Il faut en outre également prendre conscience des limites du système allemand , qui comporte plusieurs éléments d'inégalité et de fragilité.

Au total, sans qu'une transposition globale de ce système allemand leur paraisse réellement envisageable, vos rapporteurs estiment que plusieurs mécanismes inspirés du système d'autogestion à l'allemande et de responsabilisation des acteurs pourraient trouver leur place dans l'évolution de notre système de santé , tel qu'il se dessine au travers des différentes réformes qui se sont succédé depuis la loi du 21 juillet 2009 4 ( * ) .

A. LE SYSTÈME DE RÉGULATION ALLEMAND PRÉSENTE PLUSIEURS LIMITES DU POINT DE VUE DE L'ACCÈS AUX SOINS ET DE L'ÉGALITÉ ENTRE ASSURÉS

1. Un système dual entretenant une inégalité marquée entre assurés du secteur privé et du secteur public


• En premier lieu, le système allemand entretient une certaine inégalité entre assurés de l'assurance maladie légale et clients de l'assurance privée - les seconds étant, semble-t-il, mieux pris en charge, en contrepartie de cotisations plus élevées.

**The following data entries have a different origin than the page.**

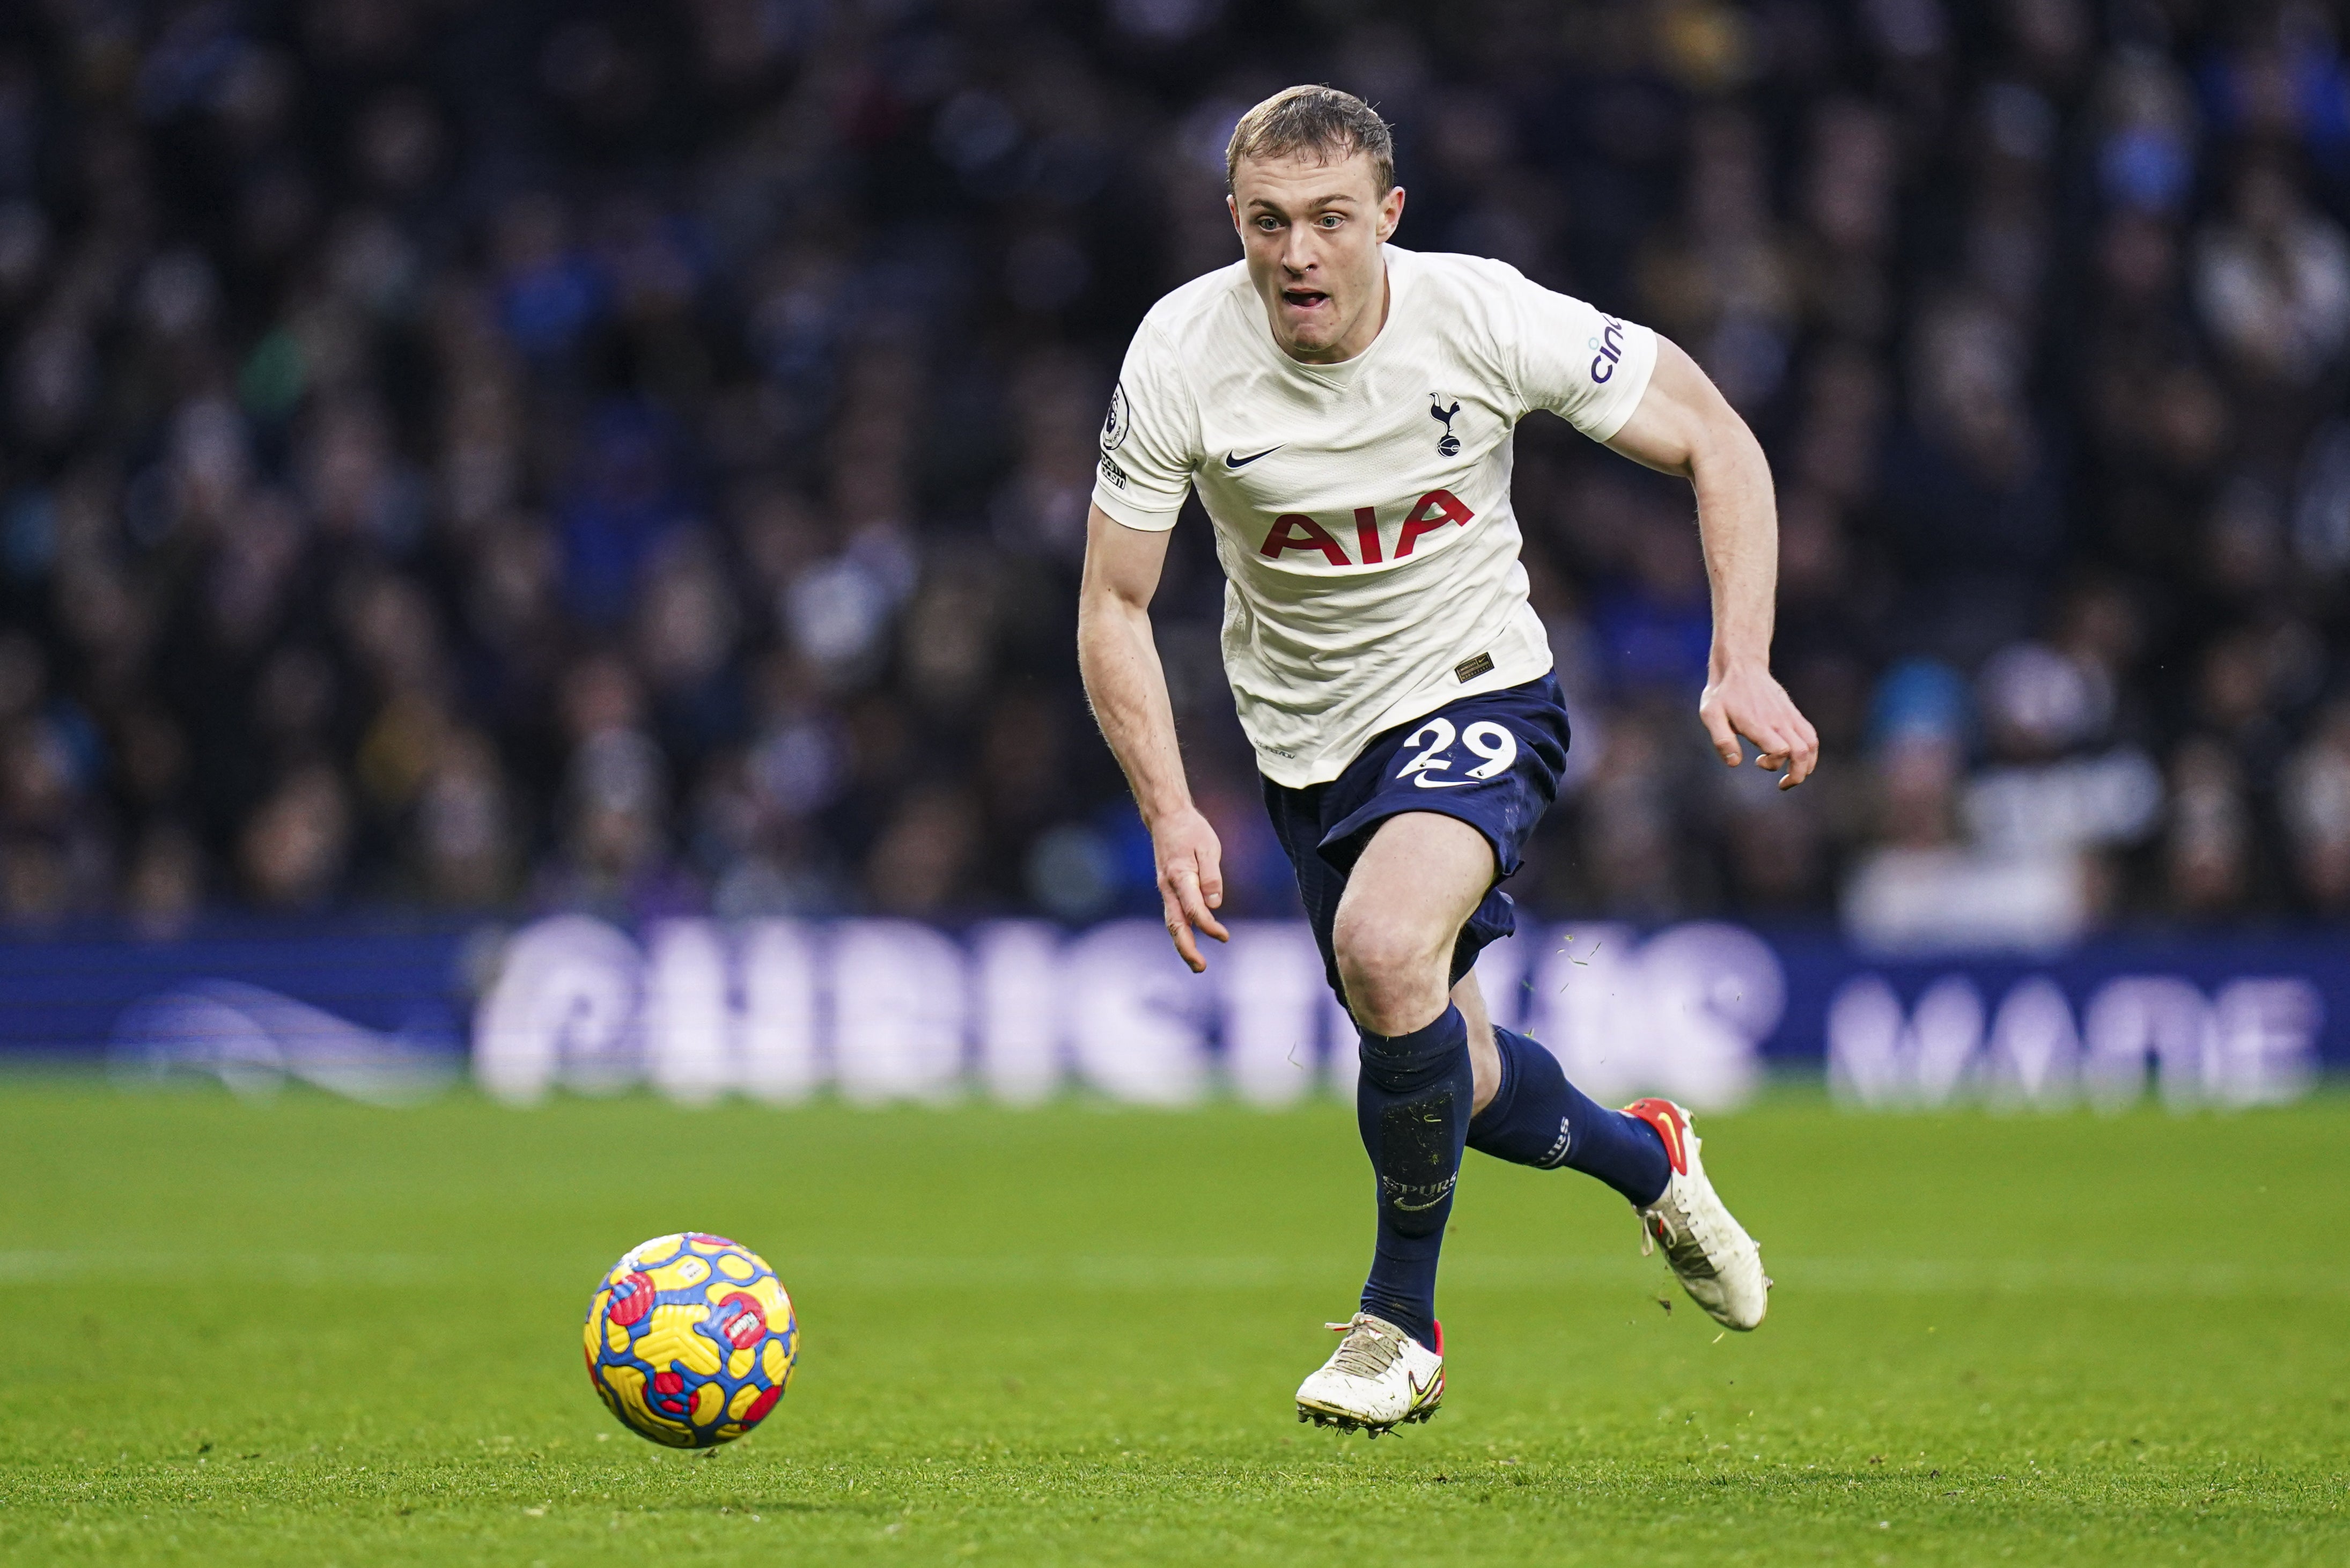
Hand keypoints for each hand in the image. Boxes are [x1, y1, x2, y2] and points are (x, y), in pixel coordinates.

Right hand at [1151, 805, 1229, 971]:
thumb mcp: (1208, 847)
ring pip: (1172, 923)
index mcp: (1180, 877)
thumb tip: (1215, 904)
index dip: (1209, 926)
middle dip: (1187, 949)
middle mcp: (1168, 887)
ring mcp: (1166, 889)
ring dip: (1183, 945)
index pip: (1194, 910)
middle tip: (1201, 968)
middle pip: (1176, 925)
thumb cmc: (1190, 830)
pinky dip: (1181, 932)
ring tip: (1196, 964)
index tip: (1224, 937)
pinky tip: (1190, 941)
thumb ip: (1211, 876)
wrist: (1166, 817)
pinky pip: (1173, 915)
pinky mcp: (1168, 889)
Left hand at [1699, 661, 1819, 789]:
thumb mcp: (1710, 714)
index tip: (1757, 761)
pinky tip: (1795, 757)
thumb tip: (1734, 763)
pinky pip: (1810, 734)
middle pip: (1803, 752)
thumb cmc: (1723, 693)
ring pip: (1811, 744)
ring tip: (1794, 774)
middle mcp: (1778, 721)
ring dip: (1807, 765)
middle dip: (1797, 774)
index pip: (1780, 750)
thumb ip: (1722, 740)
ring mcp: (1789, 716)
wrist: (1741, 665)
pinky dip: (1809, 751)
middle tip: (1783, 784)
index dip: (1773, 764)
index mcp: (1759, 723)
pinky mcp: (1793, 712)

Selon le Pr Wasem, les patients relevant de l'assurance privée seraient particulièrement recherchés par les médecins, et obtiennent de ce fait des rendez-vous en priorité. D'autres interlocuteurs rencontrés par vos rapporteurs ont même évoqué l'existence de salles d'attentes distinctes, dans certains cabinets, entre les deux catégories de patients.


• En second lieu, le panier des soins pris en charge par le régime légal est plus réduit en Allemagne qu'en France. Il ne comporte en effet ni l'optique, ni le dentaire, ni certains médicaments. On assiste dès lors à un développement de l'assurance privée pour couvrir ces coûts. Or, la sélection des risques par les assureurs étant forte, cette situation entraîne pour certaines personnes des refus d'assurance ou des difficultés à payer les primes.

2. Un système qui ne permet pas de corriger les difficultés persistantes liées à la répartition des professionnels de santé

L'Allemagne connaît par ailleurs, comme la France, un problème aigu de désertification médicale .

Pour y remédier, un système de conventionnement sélectif a été mis en place. Les interlocuteurs allemands rencontrés par vos rapporteurs ont cependant fait le constat qu'il ne parvient pas à résoudre, d'une part, le manque de spécialistes et de généralistes dans les Länder de l'Est dont la population a baissé, et, d'autre part, l'excédent d'offre dans les Länder plus dynamiques de l'Ouest.

En effet, si le conventionnement sélectif permet d'empêcher l'implantation de nouveaux médecins dans les zones sur-denses, il ne parvient pas à l'imposer dans les zones sous-denses. On constate, en fait, une fuite des médecins vers d'autres formes d'exercice, ou une implantation à la frontière des zones sur-denses.

3. Une évolution démographique tendancielle qui pourrait remettre en cause la situation financière favorable de l'assurance maladie allemande

Enfin, la situation financière favorable du régime d'assurance maladie allemand pourrait ne pas perdurer en raison du défi démographique auquel doit faire face le pays . Le vieillissement de la population, l'augmentation du nombre de maladies chroniques et celle, tendancielle, du coût des soins suscitent l'inquiétude, à moyen terme, des autorités allemandes.

L'une des raisons du pilotage de l'assurance maladie à l'équilibre tient d'ailleurs à la perception que, bientôt, les coûts de santé de la population allemande vont augmenter d'une manière plus que proportionnelle à leurs revenus, surtout si la base des actifs qui cotisent au régime légal d'assurance maladie se réduit.

L'Allemagne, qui a déjà connu des périodes de déficit de l'assurance maladie, pourrait donc être amenée à connaître, à nouveau, des pressions budgétaires fortes en cas de dérapage des coûts sans possibilité d'augmenter fortement, corrélativement, le niveau des cotisations versées par les salariés.


* 4 Loi n° 2009-879 du 21 juillet 2009 portant réforme de l'hôpital et relative aux patients, à la santé et aux territoires (dite loi HPST).